If you spot white soapsud-like foam on your lavender plants, you may have spittlebugs. These pests don’t really harm plants, but they can weaken them if an infestation gets too large. Spray them off using water or spray plants with a homemade spray.
To make the spray, combine 5 chopped garlic cloves, 1 cup of water, 1 tablespoon liquid soap with 1/2 cup jalapeno or habanero peppers. Puree and sprinkle on plants.
Alfalfa mosaic can stunt plants and cause distorted growth. It is spread by aphids, so controlling the arachnid is key. Tools should be treated in a 1:10 bleach and water mix to prevent spreading the disease. Keep weeds under control as well.
Phomopsis lavandula is a fungus that kills lavender stems, causing shoots to wilt and whither. You’ll see little black shapes emerging from the bark of established plants. If you see it, remove and dispose of infected plants. Luckily, it’s becoming a fairly rare disease these days.

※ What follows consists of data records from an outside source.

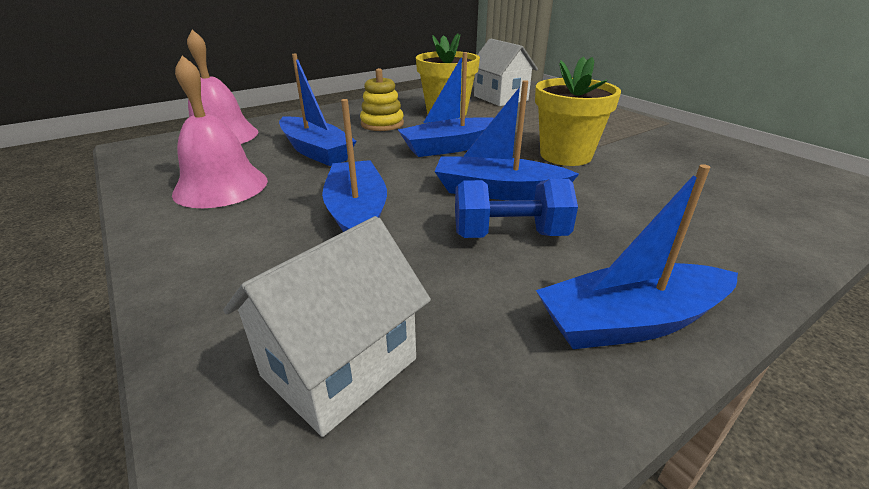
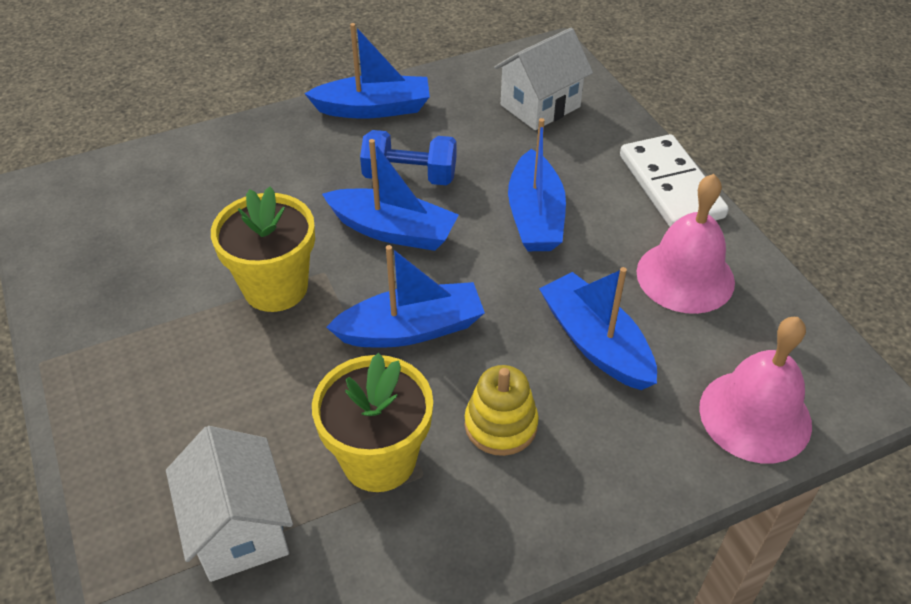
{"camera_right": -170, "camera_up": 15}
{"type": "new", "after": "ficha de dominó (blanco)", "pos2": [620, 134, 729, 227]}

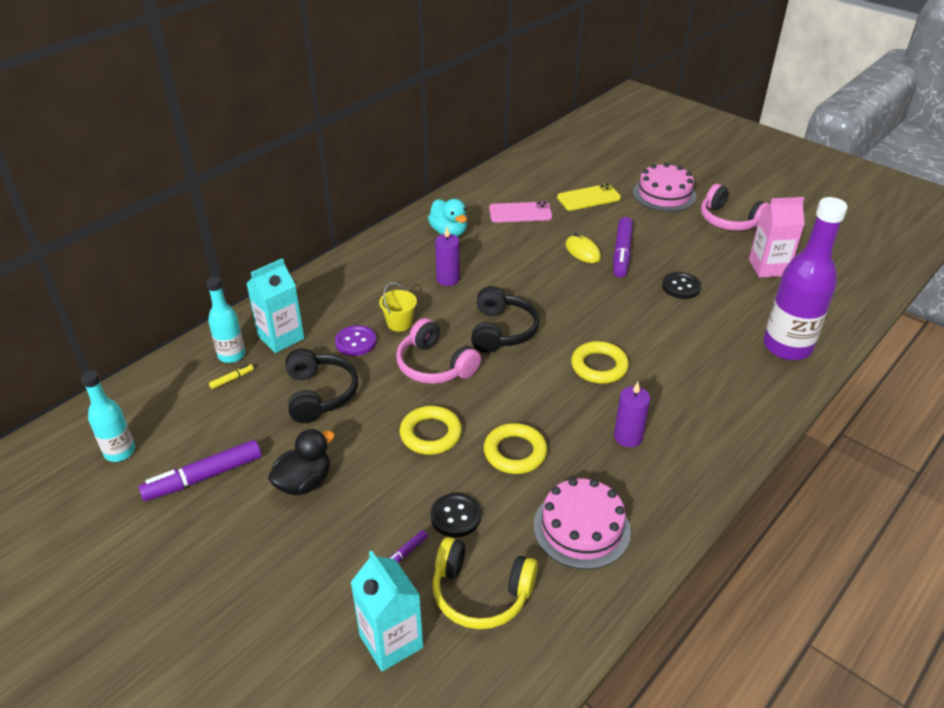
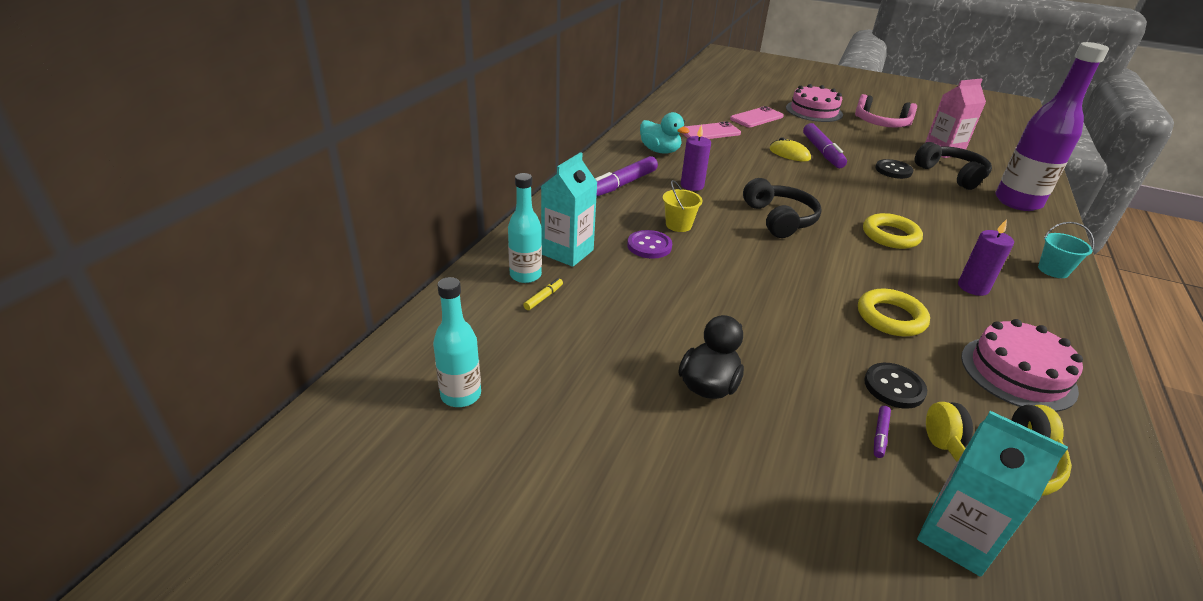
{"camera_right": -20, "camera_up": -5}
{"type": "gone", "before": "auriculares (rosa)", "pos1": [396, 318, 481, 384]}
{"type": "gone", "before": "anillo (amarillo)", "pos1": [400, 406, 462, 455]}
{"type": "new", "after": "balde (turquesa)", "pos2": [1038, 222, 1094, 278]}
{"type": "shifted", "before": "rotulador (morado)", "pos1": [138, 440, 262, 501], "pos2": [595, 156, 658, 197]}
{"type": "shifted", "before": "auriculares (negro)", "pos1": [285, 348, 358, 423], "pos2": [914, 142, 992, 190]}
{"type": "repainted", "before": "móvil (amarillo)", "after": "móvil (rosa)", "pos1": [557, 184, 621, 211], "pos2": [730, 106, 784, 127]}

This bacteria will cause leaf scorch and wilted foliage on lavender. It can kill off an entire plant in one growing season. Remove and dispose of any infected plants. Prevent it by keeping pests and weeds away.
Companions for Growing Lavender
Lavender is an excellent companion for many herbs, vegetables, and flowers. Plant in a perennial herb bed with rosemary and sage and all three will thrive with similar care.
Lavender produces a pleasing aroma for us, but not so pleasant to flies, mosquitoes, and beetles. It repels the cabbage moth and makes a good companion for cabbages and cauliflower. It can also be planted around apple trees to repel the codling moth.
In the flower garden, lavender compliments Black Eyed Susans, asters, pentas and hyssop. Because of its deer resistance, you might also try putting a couple plants near your hostas.
Harvesting and Using Lavender
Harvest when approximately one-half to one-third of the flower buds are open if you are using lavender for oil. Cut low on the stem about two inches from the stalk early in the morning to conserve the volatile oils.
Dry lavender by hanging it in a dry, warm spot away from sunlight for 2-3 weeks.
You can keep cut lavender alive for a few days by placing cut stems in a jar of water.
Cooking with Lavender
Lavender adds sweet, peppery, and floral notes to dishes and drinks.
In drinks, try it mixed with sweet tea and lemonade. To make lavender tea, use one teaspoon of dried lavender in a diffuser and let it steep for 10 minutes. You can also add it to sparkling water with a little sugar for a summer spritzer.
Lavender lends itself particularly well to baked goods like scones and cakes. One of my favorite things to eat for Sunday brunch is pound cake. Lemon Lavender Greek Yogurt Pound Cake is sure to get a place in your must-have recipes.
Not just good in desserts and drinks, lavender pairs well with meats like turkey and chicken.
Lavender as Medicine
Lavender has a variety of medicinal uses. It can relieve anxiety, insomnia, headache, and pain. It also has antibacterial and antifungal properties.
A few drops of oil can help heal canker sores, and a lavender oil massage can ease menstrual pain.
Lavender Around the Home
Tie a bunch of dried lavender behind the showerhead in the bathroom. The steam from the shower will release the aromatic oils and make your shower smell fragrant and relaxing.
Use it in bath soap for a calming feeling after a stressful day at work.
I love putting lavender into fresh-cut bouquets and setting on the dining room table. They make the room smell fresh and clean.
There are so many reasons to love lavender. On the face, lavender is a beautiful, sweet-smelling flower. But when you scratch below the surface, you find an herb with soothing medical qualities and tasty ways to improve your recipes.